I was born from a whistle. Freed by that sound I make with my teeth that is so seemingly sourceless. I will whistle you a concerto if you'd like. 1812 overture is a personal favorite. I can whistle with the clarity of a piccolo or the soul of Aretha. I can whistle with my retainers in (see mom, I DO wear them!), when it's cold out, after 7 hours of jaw surgery and with the birds in spring. People know me by my whistle. It is something I do without thinking, when singing requires too much effort and talking is superfluous. Inspired by my grandma, taught by my siblings, it is something I will always have. And I like that about myself.

Tuesday, February 14, 2012

Worth the risk?

"To love at all is to be vulnerable. Love anything, and your heart will certainly be wrung and possibly be b r o k e n. If you want to make sure of keeping it intact, you must give your heart to no one, not even to an animal. Wrap it carefully round with hobbies and little luxuries; avoid all entanglements; lock it up safe in the casket or coffin of your selfishness. But in that casket — safe, dark, motionless, airless — it will change. It will not be broken; it will become unbreakable, impenetrable, irredeemable. The alternative to tragedy, or at least to the risk of tragedy, is damnation. The only place outside of Heaven where you can be perfectly safe from all the dangers and perturbations of love is Hell."

C.S. Lewis, The Four Loves

To isolate from love would be a hellish thing indeed. So H a p p y V a l e n t i n e s d a y. May you never fear this thing called love.

Friday, February 10, 2012

"I never knew a time more fit than the present"

-Machiavelli, The Prince

Sunday, February 5, 2012

lets try this again.

I am in a season of second chances. Rekindling abandoned friendships. Extending my hand towards family members. Giving myself the grace to mess things up and the strength to relinquish my desire to fix it all. I will take my brother out to lunch. I will help my grandmother sort old photographs and go through the memories she treasures. I will sing with my sister and learn about the things that are important to her. I will spend time really listening to my friends. I will travel with my uncle and see the family farm. I will call my parents and visit home. I will let my heart's Melody know that she is loved--that her life is not a failure.
I will be someone who is dependable.
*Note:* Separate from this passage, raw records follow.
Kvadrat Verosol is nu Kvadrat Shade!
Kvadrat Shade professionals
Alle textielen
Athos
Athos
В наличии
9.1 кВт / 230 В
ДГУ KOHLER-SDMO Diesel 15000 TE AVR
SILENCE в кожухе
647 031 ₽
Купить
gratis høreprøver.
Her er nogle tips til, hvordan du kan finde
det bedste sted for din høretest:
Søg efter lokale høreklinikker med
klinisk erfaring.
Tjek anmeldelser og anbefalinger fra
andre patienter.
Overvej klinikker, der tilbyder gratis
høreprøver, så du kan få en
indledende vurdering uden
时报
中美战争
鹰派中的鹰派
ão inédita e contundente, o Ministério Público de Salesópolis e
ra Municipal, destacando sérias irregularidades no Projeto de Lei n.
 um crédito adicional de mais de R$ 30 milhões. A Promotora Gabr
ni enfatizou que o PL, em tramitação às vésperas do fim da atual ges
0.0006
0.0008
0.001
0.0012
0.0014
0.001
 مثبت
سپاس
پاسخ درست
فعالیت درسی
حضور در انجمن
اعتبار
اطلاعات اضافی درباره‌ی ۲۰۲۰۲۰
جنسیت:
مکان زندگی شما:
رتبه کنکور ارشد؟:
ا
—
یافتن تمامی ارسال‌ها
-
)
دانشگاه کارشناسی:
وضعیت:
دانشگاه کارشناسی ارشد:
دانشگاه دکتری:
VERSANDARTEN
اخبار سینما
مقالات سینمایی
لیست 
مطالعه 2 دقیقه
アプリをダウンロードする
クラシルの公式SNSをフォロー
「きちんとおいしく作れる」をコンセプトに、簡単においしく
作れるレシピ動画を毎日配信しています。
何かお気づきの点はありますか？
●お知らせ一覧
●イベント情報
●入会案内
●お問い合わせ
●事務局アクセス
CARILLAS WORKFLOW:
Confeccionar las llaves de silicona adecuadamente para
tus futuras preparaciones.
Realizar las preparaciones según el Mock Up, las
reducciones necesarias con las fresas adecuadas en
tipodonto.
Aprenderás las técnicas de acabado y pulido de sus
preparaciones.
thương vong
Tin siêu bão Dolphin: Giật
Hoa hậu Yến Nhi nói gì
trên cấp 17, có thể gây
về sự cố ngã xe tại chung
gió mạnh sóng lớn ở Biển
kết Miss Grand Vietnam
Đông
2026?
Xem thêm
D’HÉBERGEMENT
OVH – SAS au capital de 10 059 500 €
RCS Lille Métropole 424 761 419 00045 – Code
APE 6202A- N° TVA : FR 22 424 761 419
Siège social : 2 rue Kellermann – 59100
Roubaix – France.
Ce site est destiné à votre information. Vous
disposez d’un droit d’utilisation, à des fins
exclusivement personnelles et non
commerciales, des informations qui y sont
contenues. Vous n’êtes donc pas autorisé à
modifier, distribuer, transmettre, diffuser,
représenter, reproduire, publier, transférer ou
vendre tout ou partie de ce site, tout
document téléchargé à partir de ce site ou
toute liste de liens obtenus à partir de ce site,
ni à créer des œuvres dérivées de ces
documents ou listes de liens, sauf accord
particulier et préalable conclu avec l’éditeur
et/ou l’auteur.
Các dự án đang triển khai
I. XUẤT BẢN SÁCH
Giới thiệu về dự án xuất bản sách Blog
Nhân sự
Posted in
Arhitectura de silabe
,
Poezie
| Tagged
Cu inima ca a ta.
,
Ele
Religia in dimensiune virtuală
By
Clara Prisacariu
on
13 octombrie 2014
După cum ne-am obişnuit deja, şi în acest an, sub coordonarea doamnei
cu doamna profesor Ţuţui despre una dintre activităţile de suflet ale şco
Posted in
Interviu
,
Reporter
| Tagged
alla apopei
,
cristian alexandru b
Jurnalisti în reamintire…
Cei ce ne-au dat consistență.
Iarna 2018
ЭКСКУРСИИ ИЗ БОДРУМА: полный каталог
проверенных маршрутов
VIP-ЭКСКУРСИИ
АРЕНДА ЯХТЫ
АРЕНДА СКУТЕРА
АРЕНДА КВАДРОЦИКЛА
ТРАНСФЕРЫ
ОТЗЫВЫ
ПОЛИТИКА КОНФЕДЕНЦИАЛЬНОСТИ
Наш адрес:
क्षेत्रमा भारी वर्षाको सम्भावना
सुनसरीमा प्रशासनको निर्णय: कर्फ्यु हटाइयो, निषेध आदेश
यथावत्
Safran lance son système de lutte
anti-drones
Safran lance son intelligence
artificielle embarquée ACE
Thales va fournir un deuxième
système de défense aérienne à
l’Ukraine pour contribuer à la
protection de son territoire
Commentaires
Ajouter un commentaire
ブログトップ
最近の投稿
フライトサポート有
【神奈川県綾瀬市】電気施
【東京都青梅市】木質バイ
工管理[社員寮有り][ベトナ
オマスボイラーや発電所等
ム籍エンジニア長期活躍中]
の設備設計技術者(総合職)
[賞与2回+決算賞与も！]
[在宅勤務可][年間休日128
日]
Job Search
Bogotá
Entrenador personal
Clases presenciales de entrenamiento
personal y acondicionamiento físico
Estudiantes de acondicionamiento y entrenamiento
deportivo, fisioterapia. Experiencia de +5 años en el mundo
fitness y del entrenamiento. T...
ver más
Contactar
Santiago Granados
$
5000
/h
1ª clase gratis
I will make that commitment to the people I love.

God has made it clear that I am to steward my relationships. I cannot save, fix, or heal, but I can embody joy and love. I can appreciate what I have been given and the love that is around me. I do not have to be a victim of circumstance. I am not the poster child of tragedy.

From Genesis to Exodus and back again. I have been given a new beginning. Hold me to it. Help me share it.